Federal Reserve Chairman Bernanke can’t say anything right these days. The Fed’s attempt to communicate their QE3 exit strategy led to a market overreaction, which eventually normalized but not without sparking new fear in investors.

To provide context, the Federal Reserve has been purchasing $40 billion per month of agency mortgage-backed securities and $45 billion per month of U.S. Treasury securities. “Tapering” refers to a reduction in the pace of purchases and Bernanke hinted that it might begin later this year if job growth and inflation showed “substantial” progress toward their goals (6.5% unemployment with 2% inflation). They expect to reduce the pace of purchases through the first half of 2014 and end purchases around midyear with unemployment projected around 7% at that time. Note that they will continue to reinvest principal payments and proceeds from maturing holdings. They believe holding all of those securities off of the market will continue to put downward pressure on interest rates.

“And so, between our commitments to a low federal funds rate and the large portfolio, we will still be producing a very large amount of stimulus-in our view, enough to bring the economy smoothly towards full employment without incurring unnecessary costs or risks.” (Chairman Bernanke’s Press Conference June 19, 2013). In a few years we’ll be able to weigh in on that statement but I’m just glad I’m not the author or messenger. The imminent issue is that prices for Treasuries and agency mortgage-backed securities have been inflated from QE3 and the potential for capital losses is real when the central bank stops purchasing them.

Bernanke also noted in the press conference that private payroll employment has been averaging about 200,000 jobs per month over the past six months and the unemployment rate was unchanged at 7.6% but underemployment (quality versus quantity of new jobs) has become a concern. The U6 rate, which includes part-time for economic reasons as well as marginally attached, discouraged, and the unemployed jumped from 13.8% to 14.3%. There is speculation that the Affordable Care Act’s six month “look back” rule has encouraged some employers to adjust the hours of their workforce so fewer employees qualify for full-time employee medical insurance requirement.

Data supports the argument that the ACA is a headwind to full employment. The industries adding workers in June are in categories where companies have been shifting from a FT to a PT employment model. Respondents to a survey by the International Foundation of Employee Benefit Plans showed that 20% of small employers (0-50 employees) and 15% of large employers (>50 employees) have or plan to adjust hours so fewer employees qualify for full-time employee medical insurance requirements. No big surprise then on July 2, 2013, the administration informally announced in a blog post on www.treasury.gov that it will delay for one year new mandatory reporting requirements for employers and health insurers-as well as related employer shared-responsibility penalties– under the Affordable Care Act.
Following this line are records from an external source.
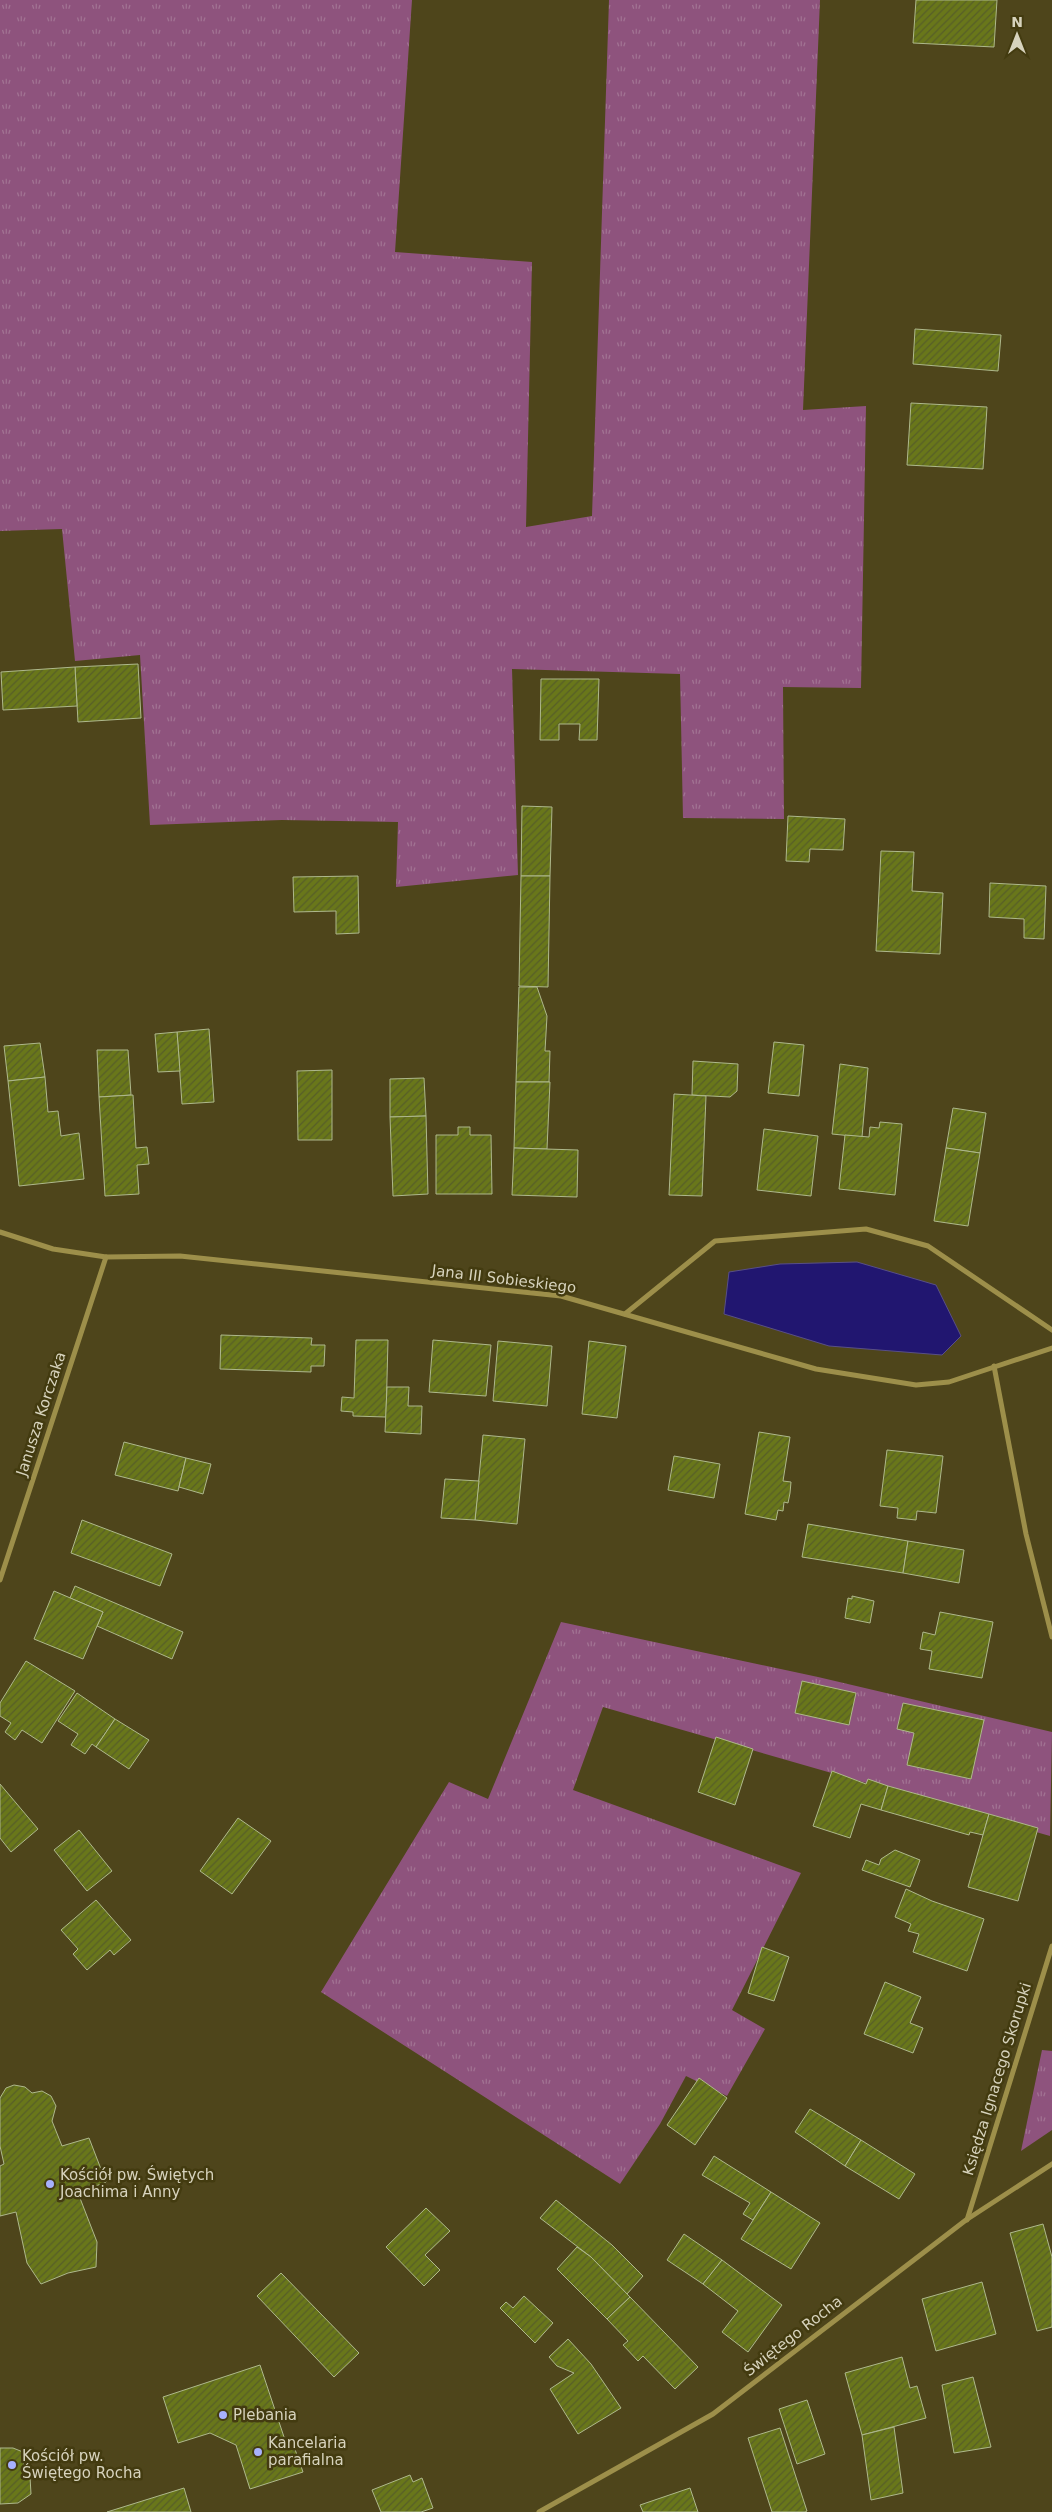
<svg xmlns="http://www.w3.org/2000/svg" width="1052" height="2512" viewBox="0 0 1052 2512" font-family="'DejaVu Sans',sans-serif">
<defs>
<pattern id="grass-tufts" width="24" height="20" patternUnits="userSpaceOnUse" patternTransform="scale(1.25)"><rect width="24" height="20" fill="#8e537d"/><path d="M3 7l-1-3M5 7V3M7 7l1-3M15 17l-1-3M17 17v-4M19 17l1-3" fill="none" stroke="#a27393"/></pattern>
<pattern id="building-hatch" width="6" height="6" patternUnits="userSpaceOnUse" patternTransform="scale(1.25)"><rect width="6" height="6" fill="#69771a"/><path d="M-1 1l2-2M0 6l6-6M5 7l2-2" fill="none" stroke="#575e28"/></pattern>
</defs>
<rect width="100%" height="100%" fill="#4e451b"/>
<g fill="url(#grass-tufts)">
<path d="M0,0H412L395,252L532,262L526,527L592,516L609,0H820L803,410L866,406L861,688L783,687L784,819L683,818L680,674L512,669L518,875L396,887L398,822L282,820L150,825L140,655L75,661L62,529L0,531Z"/>
<path d="M561,1622L818,1677L1052,1732L1050,1836L603,1707L573,1790L801,1873L732,2010L765,2029L727,2096L686,2076L660,2124L620,2184L321,1992L449,1782L488,1799Z"/>
<path d="M1042,2050L1052,2051V2130L1021,2151Z"/>
</g>
<path fill="#211670" stroke="#584f87" d="M857,1262L936,1285L961,1336L942,1355L829,1346L724,1314L729,1272L780,1264Z"/>
<g fill="url(#building-hatch)" stroke="#aeb88c">
<path d="M916,0H997L994,47L913,43Z"/>
<path d="M915,329L1001,335L998,371L913,364Z"/>
<path d="M911,403L987,407L983,469L907,465Z"/>
<path d="M138,664L141,718L78,722L75,667Z"/>
<path d="M75,667L77,706L3,710L1,672Z"/>
<path d="M541,679H599L597,740H579L580,724H559V740H540Z"/>
<path d="M522,806L552,807L550,876H521Z"/>
<path d="M788,816L845,819L843,850L810,849L809,862L786,861Z"/>
<path d="M881,851L914,852L912,891L943,893L940,954L876,951Z"/>
<path d="M358,876L359,933L336,934V911L294,912L293,877Z"/>
<path d="M521,876H550L548,987L519,986Z"/>
<path d="M990,883L1046,886L1044,939L1024,938V919L989,917Z"/>
<path d="M519,987H537L547,1016L545,1051H550L549,1082H516Z"/>
<path d="M209,1029L214,1102L182,1104L177,1032Z"/>
<path d="M177,1032L180,1071L158,1072L155,1034Z"/>
<path d="M774,1042L804,1045L799,1096L768,1093Z"/>
<path d="M40,1043L45,1077L8,1081L4,1046Z"/>
<path d="M97,1050H128L131,1095L99,1097Z"/>
<path d="M693,1061L738,1064L737,1091L730,1097L692,1095Z"/>
<path d="M840,1064L868,1068L862,1137L832,1134Z"/>
<path d="M332,1070V1140H298L297,1071Z"/>
<path d="M45,1077L48,1112L58,1111L61,1136L79,1133L84,1179L19,1186L8,1081Z"/>
<path d="M424,1078L426,1116L390,1117V1079Z"/>
<path d="M516,1082H550L547,1149L514,1148Z"/>
<path d="M674,1094L706,1096L702,1196L669,1195Z"/>
<path d="M133,1095L136,1148L147,1147L149,1164L137,1165L139,1194L105,1196L99,1097Z"/>
<path d="M953,1108L986,1113L980,1153L946,1148Z"/>
<path d="M426,1116L428,1194L393,1196L390,1117Z"/>
<path d="M880,1122L902,1124L895,1195L839,1189L845,1135L869,1137L870,1127L879,1128Z"/>
<path d="M458,1127H470V1135H491L492,1194H436V1135H458Z"/>
<path d="M764,1129L818,1136L811,1196L757,1190Z"/>
<path d="M514,1148L578,1150L577,1197L512,1195Z"/>
<path d="M946,1148L980,1153L968,1226L934,1221Z"/>
<path d="M221,1335L312,1338L311,1345H325L324,1366H311V1372L220,1369Z"/>
<path d="M356,1340H388L386,1417L353,1416V1412L341,1411L342,1397L354,1398Z"/>
<path d="M433,1340L491,1345L486,1396L429,1392Z"/>
<path d="M498,1341L552,1346L547,1406L493,1401Z"/>
<path d="M589,1341L626,1346L617,1418L582,1414Z"/>
<path d="M387,1387H409L408,1406H422L421,1434L385,1432Z"/>
<path d="M759,1432L790,1437L783,1481L791,1482L790,1493L788,1503L784,1502L783,1511L778,1510L776,1520L745,1514Z"/>
<path d="M483,1435L525,1439L517,1524L475,1520Z"/>
<path d="M124,1442L186,1458L178,1491L115,1475Z"/>
<path d="M887,1450L943,1456L936,1513L917,1511L916,1520L897,1518L898,1508L880,1506Z"/>
<path d="M674,1456L720,1464L714,1498L668,1490Z"/>
<path d="M186,1458L211,1464L203,1494L179,1487Z"/>
<path d="M445,1479L479,1481L475,1520L441,1518Z"/>
<path d="M82,1520L172,1554L160,1586L71,1553Z"/>
<path d="M808,1524L908,1541L903,1573L802,1557Z"/>
<path d="M908,1541L964,1550L959,1583L903,1573Z"/>
<path d="M75,1586L183,1632L172,1659L97,1626L103,1612L70,1598Z"/>
<path d="M54,1591L103,1612L83,1659L34,1639Z"/>
<path d="M852,1596L874,1601L870,1623L845,1618L848,1598L852,1599Z"/>
<path d="M940,1612L993,1622L982,1678L929,1669L932,1651L920,1649L923,1632L935,1635Z"/>
<path d="M26,1661L75,1691L42,1743L22,1730L15,1740L5,1732L11,1723L0,1716V1703Z"/>
<path d="M802,1681L856,1693L849,1725L795,1713Z"/>
<path d="M77,1693L115,1719L96,1747L92,1744L85,1754L71,1745L78,1734L58,1721Z"/>
<path d="M903,1703L984,1720L971,1779L907,1765L914,1733L897,1729Z"/>
<path d="M115,1719L149,1740L129,1769L96,1747Z"/>
<path d="M716,1737L753,1749L735,1805L698,1792Z"/>
<path d="M832,1771L866,1784L868,1779L888,1786L881,1810L861,1804L850,1838L813,1826Z"/>
<path d="M0,1784L38,1829L11,1852L0,1838Z"/>
<path d="M888,1786L989,1814L983,1835L970,1832L969,1835L881,1810Z"/>
<path d="M989,1814L1038,1828L1018,1901L968,1887Z"/>
<path d="M238,1818L271,1841L232,1894L200,1871Z"/>
<path d="M79,1830L112,1871L87,1891L54,1850Z"/>
<path d="M895,1850L920,1860L910,1887L862,1870L866,1860L879,1865L881,1859Z"/>
<path d="M906,1889L932,1901L984,1919L967,1971L913,1952L919,1934L908,1931L911,1924L895,1917Z"/>
<path d="M96,1900L131,1940L114,1955L110,1950L87,1970L73,1954L78,1949L61,1930Z"/>
<path d="M762,1947L789,1957L774,2001L748,1993Z"/>
<path d="M885,1982L921,1997L910,2023L923,2028L913,2053L864,2034Z"/>
<path d="M699,2078L727,2098L695,2145L667,2125Z"/>
<path d="M14,2085L25,2087L32,2093L42,2091L51,2096L56,2106L52,2121L62,2146L89,2138L106,2182L78,2193L97,2242L96,2267L68,2273L41,2284L27,2263L16,2212L0,2216V2166L4,2164L0,2146V2098L6,2088Z"/>
<path d="M810,2109L861,2140L845,2166L795,2132Z"/>
<path d="M861,2140L915,2174L899,2199L845,2166Z"/>
<path d="M714,2156L771,2192L753,2220L743,2214L750,2203L702,2175Z"/>
<path d="M771,2192L820,2223L791,2269L741,2239Z"/>
<path d="M556,2200L612,2245L643,2276L627,2294L591,2257L540,2218Z"/>
<path d="M426,2208L450,2231L425,2255L440,2270L424,2286L386,2247Z"/>
<path d="M1043,2224L1052,2257V2327L1037,2331L1010,2233Z"/>
<path d="M684,2234L722,2260L703,2284L667,2260Z"/>
<path d="M577,2247L591,2257L630,2297L607,2319L557,2269Z"/>
<path d="M722,2260L782,2305L748,2352L722,2332L738,2311L703,2284Z"/>
<path d="M281,2273L359,2353L334,2377L257,2296Z"/>
<path d="M982,2282L996,2334L936,2351L922,2299Z"/>
<path d="M524,2296L553,2323L535,2343L500,2308L506,2302L513,2308Z"/>
<path d="M630,2297L698,2367L675,2389L643,2356L638,2361L623,2345L628,2341L607,2319Z"/>
<path d="M568,2339L591,2364L621,2408L578,2434L550,2389L574,2373L557,2366L549,2357Z"/>
<path d="M902,2357L910,2388L917,2386L926,2418L862,2435L845,2373Z"/>
<path d="M260,2365L285,2440L291,2438L303,2472L250,2489L236,2445L210,2433L178,2443L163,2397Z"/>
<path d="M973,2377L991,2447L954,2453L942,2385Z"/>
<path d="M807,2400L825,2454L797,2464L779,2409Z"/>
<path d="M894,2427L903,2493L871,2500L862,2435Z"/>
<path d="M780,2428L807,2511L805,2512H772L748,2438Z"/>
<path d="M0,2448H13L23,2452L24,2477H30L31,2494L18,2503L0,2504Z"/>
<path d="M410,2475L413,2482L422,2478L433,2508L421,2512H381L372,2490Z"/>
<path d="M184,2488L191,2512H107Z"/>
<path d="M690,2488L698,2512H643L640,2505Z"/>
</g>
<g fill="none" stroke-linecap="round" stroke-linejoin="round">
<g stroke="#9d8f4a" stroke-width="5">
<path d="M0,1232L53,1249L106,1257L180,1256L561,1296L816,1369L916,1385L949,1382L1052,1348"/>
<path d="M625,1314L715,1241L866,1229L928,1246L1052,1330"/>
<path d="M994,1366L1026,1534L1052,1637"/>
<path d="M0,1580L106,1257"/>
<path d="M967,2220L1052,1946"/>
<path d="M539,2512L713,2414L966,2220L1052,2164"/>
</g>
</g>
<g fill="#a7b1fc" stroke="#433b10" stroke-width="2">
<circle cx="50" cy="2184" r="5"/>
<circle cx="223" cy="2415" r="5"/>
<circle cx="258" cy="2452" r="5"/>
<circle cx="12" cy="2465" r="5"/>
</g>
<g text-anchor="middle" dominant-baseline="central" stroke-width="5" stroke-linejoin="round" paint-order="stroke">
<g font-size="15" fill="#d7d3bd" stroke="#433b10">
<text transform="translate(504 1279) rotate(7)">Jana III Sobieskiego</text>
<text transform="translate(41 1414) rotate(-72)">Janusza Korczaka</text>
<text transform="translate(997 2079) rotate(-73)">Księdza Ignacego Skorupki</text>
<text transform="translate(793 2336) rotate(-38)">Świętego Rocha</text>
</g>
<g font-size="15" fill="#d7d3bd" stroke="#433b10" text-anchor="start">
<text x="60" y="2175">Kościół pw. Świętych<tspan x="60" dy="17">Joachima i Anny</tspan></text>
<text x="233" y="2415">Plebania</text>
<text x="268" y="2443">Kancelaria<tspan x="268" dy="17">parafialna</tspan></text>
<text x="22" y="2456">Kościół pw.<tspan x="22" dy="17">Świętego Rocha</tspan></text>
</g>
</g>
<g transform="translate(1017 35)" stroke="#433b10" stroke-width="4" paint-order="stroke">
<path d="M0-4L9 19L0 12L-9 19Z" fill="#d7d3bd"/>
<text y="-8" font-size="14" font-weight="bold" text-anchor="middle" fill="#d7d3bd">N</text>
</g>
</svg>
Instead of pointing to the ACA, Bernanke blamed federal fiscal policy as the main headwind to growth, estimated by the CBO to approximate 1.5%. It is important to remember that some sequestration cuts are just beginning in the third quarter so we haven’t felt the full impact yet. Despite all this, GDP growth was 1.8% in the first quarter and an estimated 1.3% in the second quarter with forecasts of 2.4% for the year. The fact that the economy absorbed the end of the payroll tax holiday with a dysfunctional Congress and continued to grow is what I would call “substantial” progress.